Sakin bir gölün kıyısında, çıplak ayaklarına değen taşlı kum taneleri ile dolaşan kayıp bir ruh vardı. Saçları, gölü dalgalandıran rüzgarla birlikte havalanıyor, çıplak tenine değen soğuk onu rahatlatıyordu. Sakince adımlarını durdurdu. Parmak uçlarına su dalgaları geliyor, sonsuzluğa uzanan bir salıncaktaki çocuk gibi ileri geri gidip geliyordu. Kayıp ruh, parmak uçlarındaki kum tanelerini sıkıştırdığında parmaklarının arasına girdi. Bulunduğu yer ıslak ve yumuşaktı. Hava kapalıydı. Güneş, bulutların arasına saklanmış cesedi ile soluk rengini akıtmıştı gökyüzüne. Kasvetli havaya rağmen rüzgar, huzurla çalınıyordu Kayıp Ruh'un kulaklarına. Yere doğru eğildi ve ıslak kumların üzerine oturdu.
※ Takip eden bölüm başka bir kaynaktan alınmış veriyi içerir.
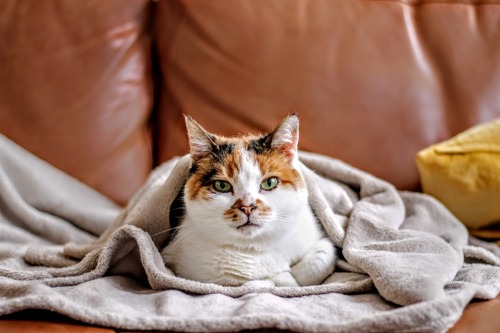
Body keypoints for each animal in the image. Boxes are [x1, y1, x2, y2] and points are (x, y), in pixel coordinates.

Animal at [162, 114, 336, 286]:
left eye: (269, 183)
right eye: (221, 185)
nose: (247, 207)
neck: (255, 248)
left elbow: (325, 254)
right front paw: (283, 277)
"Ölüm..." Kayıp ruh bir kez daha düşündü. 'Ölüm' kelimesinin harfleri arasında, arkasında kanlı ayak izleri bırakarak yürüyormuş gibi hissediyordu. Katiline yerini belli ederken bundan korkmuyor, kendi ayakları ile Azrail'i ile buluşacağı yere doğru gidiyordu. Gözlerini yumdu. Rüzgar, bir kez daha çıplak vücuduna doğru estiğinde yüzünde buruk bir gülümseme vardı. Ölüm, rüzgarın sardığı vücuda sarılırken, Kayıp Ruh ona sıkıca bağlandı. Kollarını, Ölüm'ün boynuna geçirdiğinde, ceset kokusu ruhunu yaktı ama yine de ondan kaçmadı.
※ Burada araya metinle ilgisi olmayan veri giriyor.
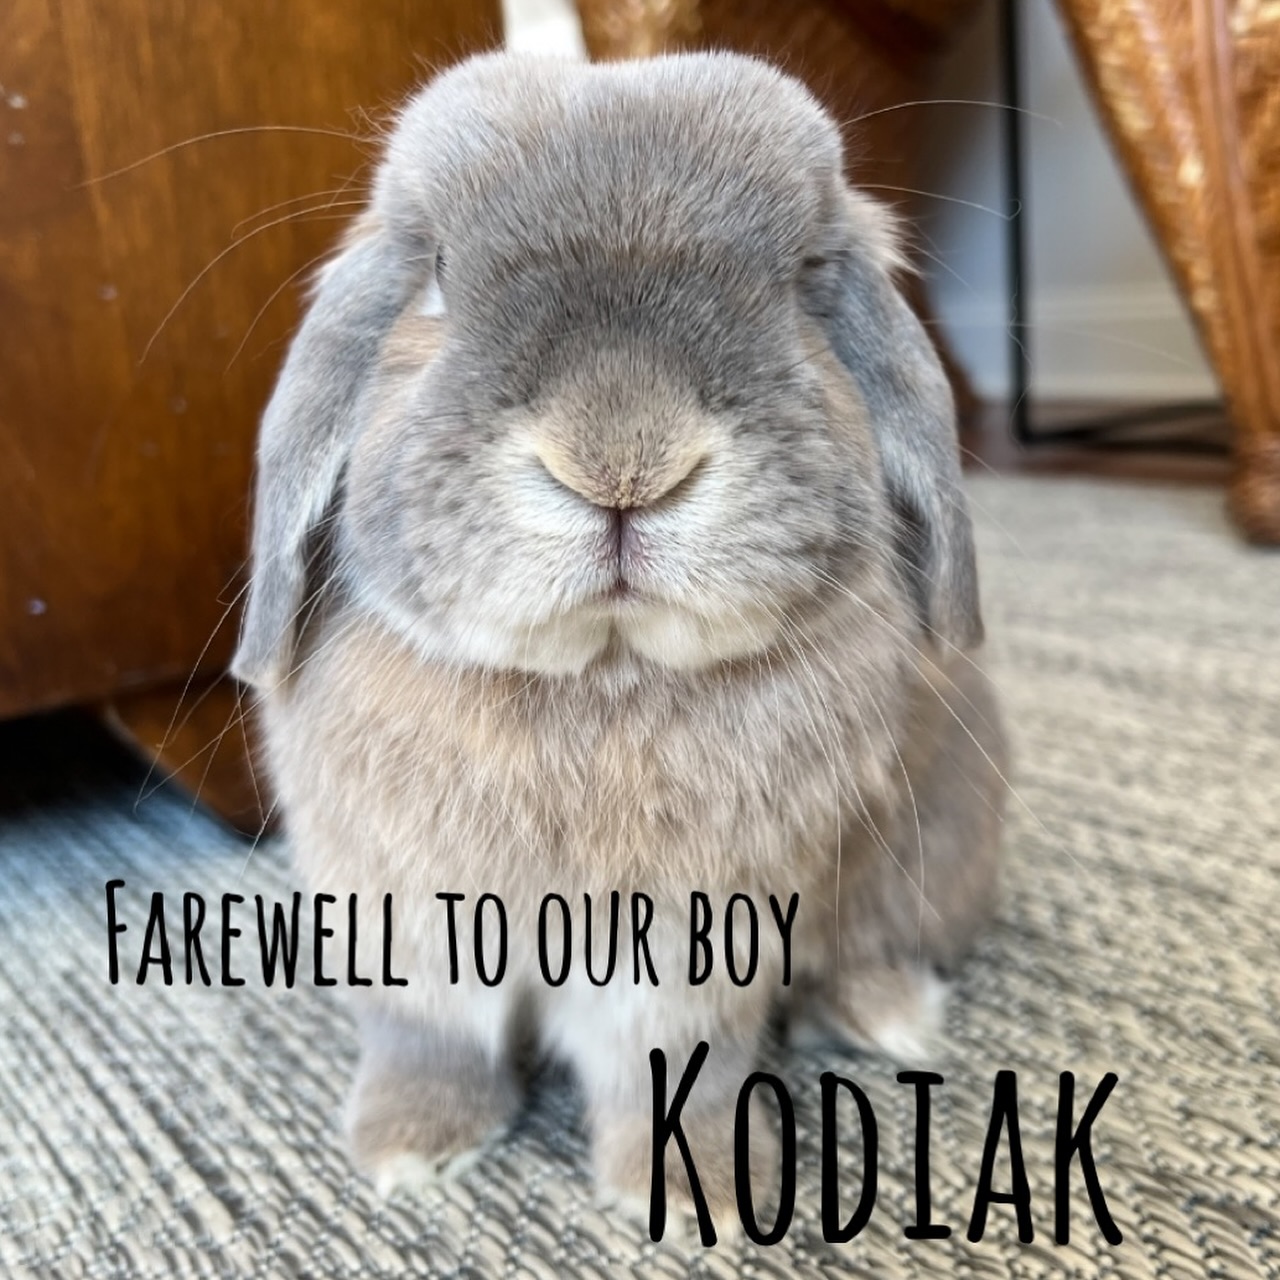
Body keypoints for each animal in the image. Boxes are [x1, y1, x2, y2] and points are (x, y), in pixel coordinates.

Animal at [231, 50, 1007, 1235]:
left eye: (800, 285)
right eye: (437, 281)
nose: (622, 459)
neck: (603, 672)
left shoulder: (691, 942)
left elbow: (673, 1063)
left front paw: (702, 1197)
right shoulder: (404, 913)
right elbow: (431, 1035)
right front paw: (410, 1146)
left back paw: (888, 1014)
"Zamanı geldi..." diyerek gözlerini açtığında, aslında zaman onun ruhunu terk etmeye hazırlanmak yerine onun ruhunun derinliğine gömdüğü akrep ve yelkovanı, vücudunda canlı tutmak ve yılların ona buruşuk ve kırışmış bir ten bırakması için hazırlanıyordu. Zaman, Kayıp Ruh'u terk etmiyor, onda can buluyordu. Yine de Kayıp Ruh, bunu fark edemeden ayağa kalktı. Vücuduna yapışan kum tanelerini silkelemeden gölün kıyısında durdu.

Göle doğru bir adım atacakken ayağına değen sert ve keskin bir şeyle durdu ve parmak uçlarına doğru baktı. Siyah bir deniz kabuğu, yolunu kaybetmiş bir şekilde ona bakıyordu. Yere doğru eğilip ince parmaklarıyla deniz kabuğunu sardı ve eline aldı. Keskin kenarlarıyla korumak istediği benliğine saygı duydu Kayıp Ruh. Koruduğu yumuşak ve sanatçının elinden çıkma desenleriyle dikkatli ve nazikçe inceledi. İçeriye doğru kıvrılan deniz kabuğunu yanına aldı ve bakışlarını göle doğru çevirdi.

Yavaş adımlarla suya doğru ilerlediğinde dalgalar, vücuduna yapışan kum tanelerini temizlemeye başlamıştı. Attığı her adımda su biraz daha yükseğe çıkıyor, soğuk tenine işliyordu. Su, dizlerine geldiğinde Kayıp Ruh adımlarını durdurdu ve ellerini kalbine koydu. Derin bir nefes aldığını sandı ama hava, ciğerlerini bulamıyordu. Kalbi atmıyor, sessizce orada duruyordu. Buruk gülümseme tekrardan dudaklarına konduğunda gölün ortasında dans etmek istedi. Ayaklarını kesen taşları umursamadan dans etmek istedi. Bir eli, avcunun arasındaki kalbindeyken diğer elini suyun yüzeyine götürdü ve kendi etrafında yavaşça dönmeye başladı.